## PROBLEM REQUIREMENTS
These records contain pictures, which must be left out; copy exactly the lines from the one with "html: none ->" up to and including the one with "text: 7 -> 3".

## INFORMATION GIVEN
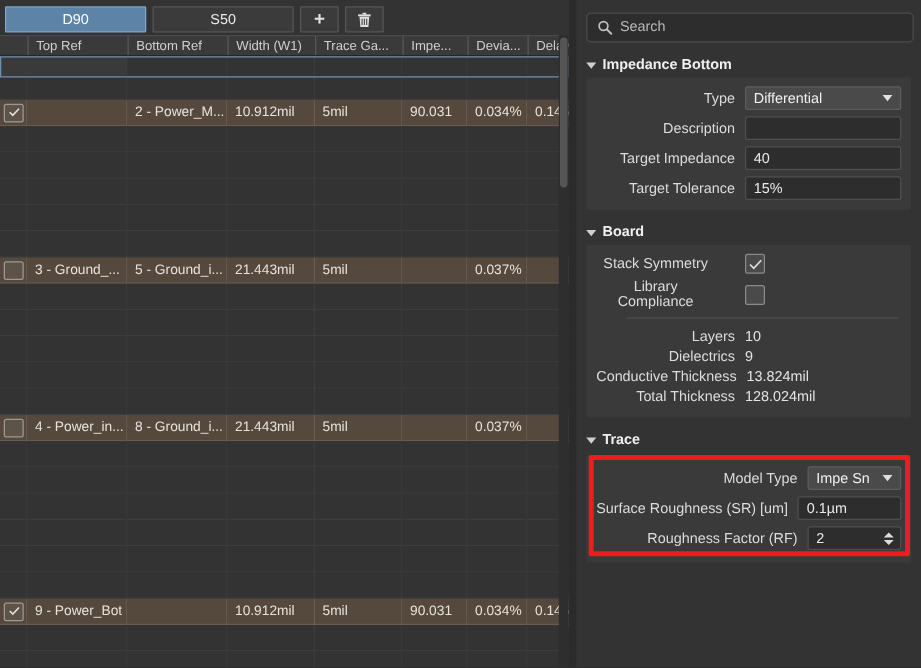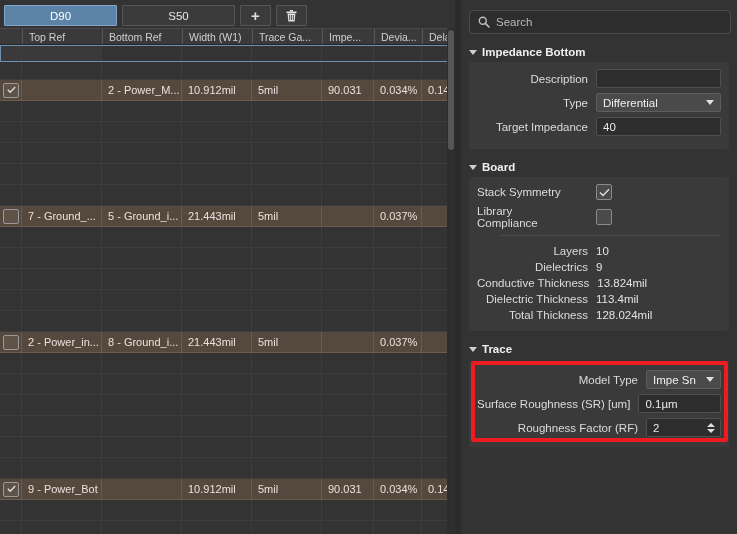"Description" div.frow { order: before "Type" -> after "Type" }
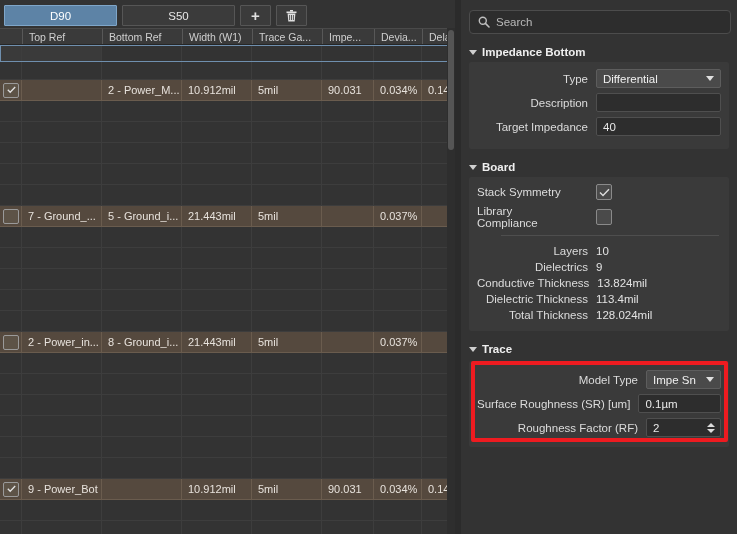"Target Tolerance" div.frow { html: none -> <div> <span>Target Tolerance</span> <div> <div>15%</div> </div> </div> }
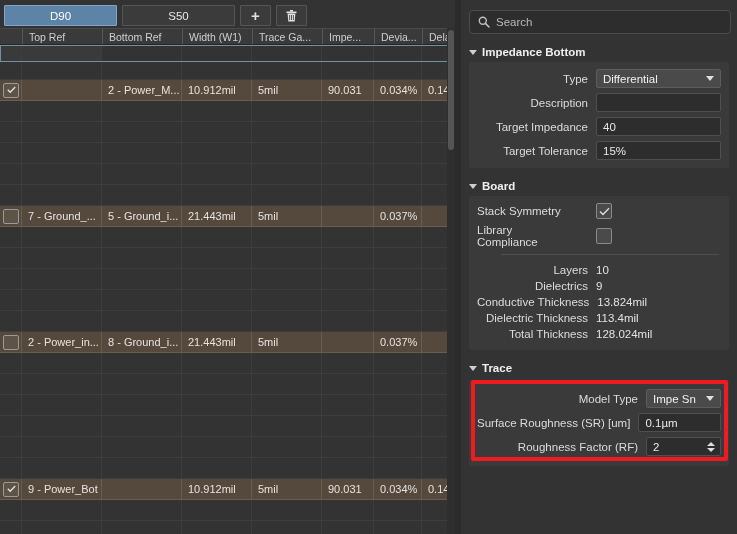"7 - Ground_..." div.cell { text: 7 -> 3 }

==

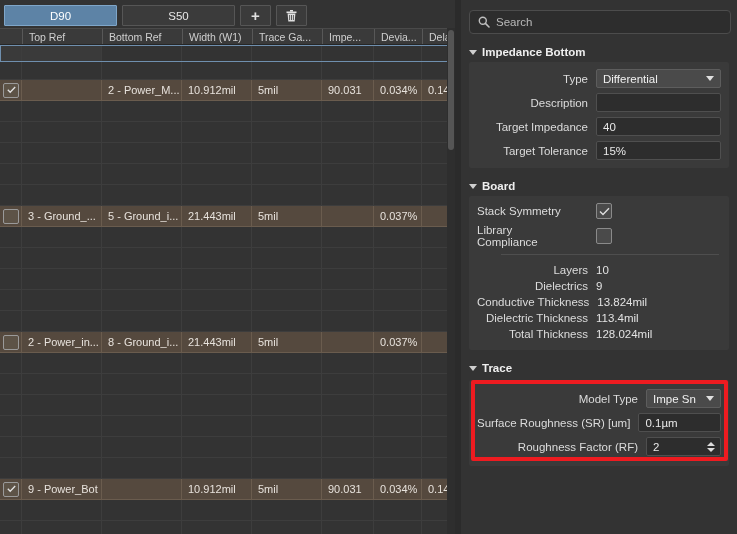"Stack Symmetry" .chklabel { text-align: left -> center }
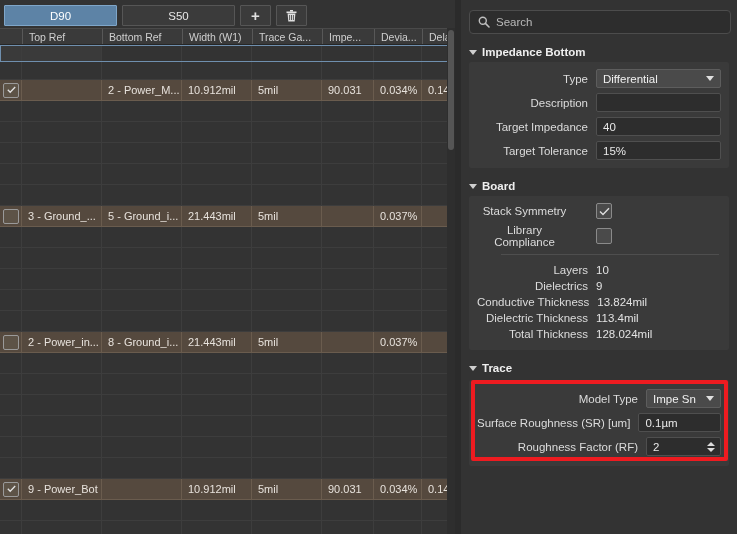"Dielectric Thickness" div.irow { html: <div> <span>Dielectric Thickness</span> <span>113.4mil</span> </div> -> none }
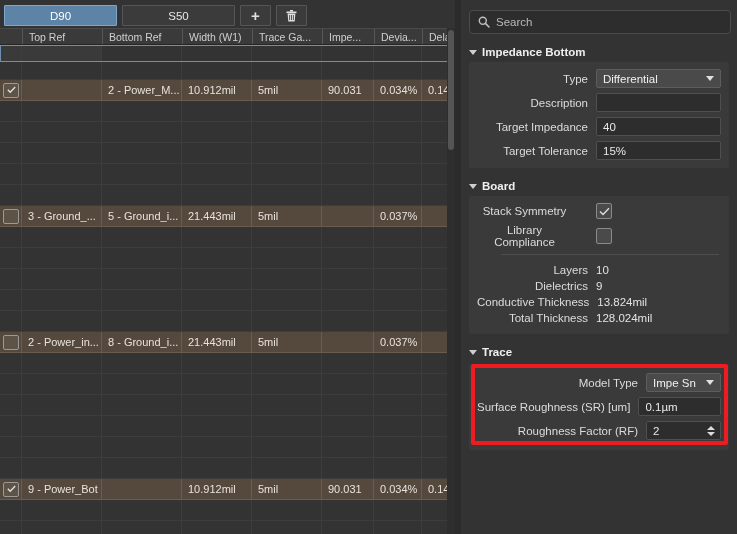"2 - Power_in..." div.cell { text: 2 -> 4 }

## FINISHED EXERCISE
"Target Tolerance" div.frow { html: none -> <div> <span>Target Tolerance</span> <div> <div>15%</div> </div> </div> }
"7 - Ground_..." div.cell { text: 7 -> 3 }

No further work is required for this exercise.